The Speaker’s State Coach, the earliest surviving English coach in the United Kingdom, is going on public display in the Palace of Westminster to commemorate the Coronation of King Charles III.
Visitors will be able to see the magnificent, gilded coach in Westminster Hall, where it was last on display almost 20 years ago, from 9 May until early autumn.
The iconic carriage, which was used for previous coronations, helped to set the scene for the visit of the King and Queen yesterday (Tuesday 2 May), when their Majesties met Members of both Houses and parliamentary staff in Westminster Hall at a reception ahead of Saturday’s Coronation.
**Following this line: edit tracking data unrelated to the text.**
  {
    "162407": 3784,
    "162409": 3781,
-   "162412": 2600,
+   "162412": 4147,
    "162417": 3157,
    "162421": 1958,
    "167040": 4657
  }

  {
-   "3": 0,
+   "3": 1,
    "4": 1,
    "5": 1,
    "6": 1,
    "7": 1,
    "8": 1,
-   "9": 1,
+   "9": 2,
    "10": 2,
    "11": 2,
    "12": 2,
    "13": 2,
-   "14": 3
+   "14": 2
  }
The Speaker of the House of Commons, Sir Lindsay Hoyle, asked for the coach to return to Parliament for the Coronation after its loan period to the National Trust’s Arlington Court Carriage Museum in Devon came to an end earlier this year.
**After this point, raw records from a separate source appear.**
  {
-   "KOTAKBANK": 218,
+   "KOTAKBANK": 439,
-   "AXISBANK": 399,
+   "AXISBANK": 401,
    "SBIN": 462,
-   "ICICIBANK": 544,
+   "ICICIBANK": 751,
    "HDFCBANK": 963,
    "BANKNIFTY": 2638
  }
As a fragile and historic object made of materials ranging from painted panels and ironwork to textiles – which are affected by changes to temperature and humidity – the coach will be protected by a specially designed glass case. The case will also help to protect the historic interiors of Westminster Hall, a Grade I listed space of outstanding significance. Visitors will be able to see the coach as part of general tours of Parliament from Tuesday 9 May until September.
Interpretative information about the ornately decorated coach will be on display and special educational resources have also been produced for visiting school children and members of the public.
The coach was regularly on display in Westminster Hall from 1995 until 2005, when Speaker Michael Martin formally retired the coach and a major conservation project was undertaken to restore its original magnificence. It is now preserved as an historic object and work of art in the Parliamentary Art Collection.
Last used in 1981 to transport Speaker George Thomas to the wedding of the then Prince of Wales to Lady Diana Spencer, it is the oldest of three great ceremonial coaches in Britain – the others being the Gold State Coach and the Lord Mayor’s Coach. It is thought to have been made for King William III (1650-1702) and Queen Mary II (1662-1694) in around 1698 and given to the Speaker in around 1702 by Queen Anne (1665-1714).